With more and more consumers using the Internet, online retail is booming. When it comes to shipping all these goods, warehouse workers try to stack as many packages as possible on each pallet. This means that fewer trucks are needed for road transport, and the environment benefits as a result. Soon these workers may be using optical head-mounted displays (OHMDs), which will provide them with helpful information as they stack pallets. Based on a technology known as augmented reality, this digital assistant was designed by researchers from the Fraunhofer Institute for Material Flow and Logistics IML.
As the warehouse workers go about their job, information is displayed via the OHMD, telling them exactly what to do. For example, they see where to place individual boxes, so that they can be most effectively stacked on the pallets. This augmented reality system consists of a hardware and a software component.

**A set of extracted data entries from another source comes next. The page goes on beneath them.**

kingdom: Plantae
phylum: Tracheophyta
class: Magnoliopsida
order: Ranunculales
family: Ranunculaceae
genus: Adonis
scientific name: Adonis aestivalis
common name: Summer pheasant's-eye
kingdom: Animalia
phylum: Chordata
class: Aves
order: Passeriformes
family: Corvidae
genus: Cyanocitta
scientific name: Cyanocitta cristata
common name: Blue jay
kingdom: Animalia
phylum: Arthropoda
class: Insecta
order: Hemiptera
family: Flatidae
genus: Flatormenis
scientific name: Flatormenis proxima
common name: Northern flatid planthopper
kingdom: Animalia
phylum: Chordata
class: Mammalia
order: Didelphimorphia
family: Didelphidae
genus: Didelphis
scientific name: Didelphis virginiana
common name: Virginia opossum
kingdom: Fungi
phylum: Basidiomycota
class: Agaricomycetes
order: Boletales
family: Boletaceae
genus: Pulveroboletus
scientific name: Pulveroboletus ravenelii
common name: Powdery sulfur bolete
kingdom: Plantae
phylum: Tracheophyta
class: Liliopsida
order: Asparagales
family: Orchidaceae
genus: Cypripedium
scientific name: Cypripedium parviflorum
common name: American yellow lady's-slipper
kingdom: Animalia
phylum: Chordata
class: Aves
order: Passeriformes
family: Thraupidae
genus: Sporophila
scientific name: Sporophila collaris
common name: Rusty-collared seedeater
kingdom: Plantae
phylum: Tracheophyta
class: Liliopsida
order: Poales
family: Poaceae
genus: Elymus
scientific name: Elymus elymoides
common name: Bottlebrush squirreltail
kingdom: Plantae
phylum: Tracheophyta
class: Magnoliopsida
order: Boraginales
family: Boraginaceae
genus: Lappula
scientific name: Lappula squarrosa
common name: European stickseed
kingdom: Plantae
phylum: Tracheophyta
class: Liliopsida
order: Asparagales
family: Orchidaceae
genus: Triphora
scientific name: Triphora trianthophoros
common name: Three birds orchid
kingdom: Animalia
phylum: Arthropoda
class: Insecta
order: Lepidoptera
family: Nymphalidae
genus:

First, there is the OHMD itself – a Microsoft Hololens – which comprises a binocular, see-through display that augments the wearer’s actual vision by means of supplementary information projected in the line of sight. Added to this is a software component developed by Fraunhofer IML, which determines the optimal stacking plan and then checks the result. That helps the warehouse workers do a better job. “It’s important to ensure, for example, that the gap between individual boxes is as small as possible,” explains Benedikt Mättig, scientist at Fraunhofer IML. “Our aim is that the human world and technology should complement each other. For example, the warehouse workers don’t have to slavishly follow the suggested stacking plan; they can also rely on their own experience.” Right now, the system is undergoing further development for industrial applications. Mättig and his colleagues intend to integrate other types of OHMD as well.
Innovationlab Hybrid Services in Logistics
This new digital assistant is just one of many innovations to emerge at the interface where people and technology interact. And it is here – especially in the area of retail and production logistics – that researchers from Fraunhofer IML are currently focusing their energies at the Innovationlab Hybrid Services in Logistics, a research initiative that aims to develop a “social networked industry” as an alternative to factories devoid of people.
Visitors to the exhibition on the MS Wissenschaft are able to try out the OHMD developed by Fraunhofer IML – and to try their hand at stacking boxes on a pallet. The goal is to place the boxes in such a way that they take up as little space as possible. The OHMD displays a hologram showing which box should be picked up next and where it should be stacked on the pallet. The exhibition aims to encourage a discussion on how digital technologies might be used in Industrie 4.0, what kind of scope workers will have in their jobs and how the example of warehousing might indicate ways of enhancing industrial jobs.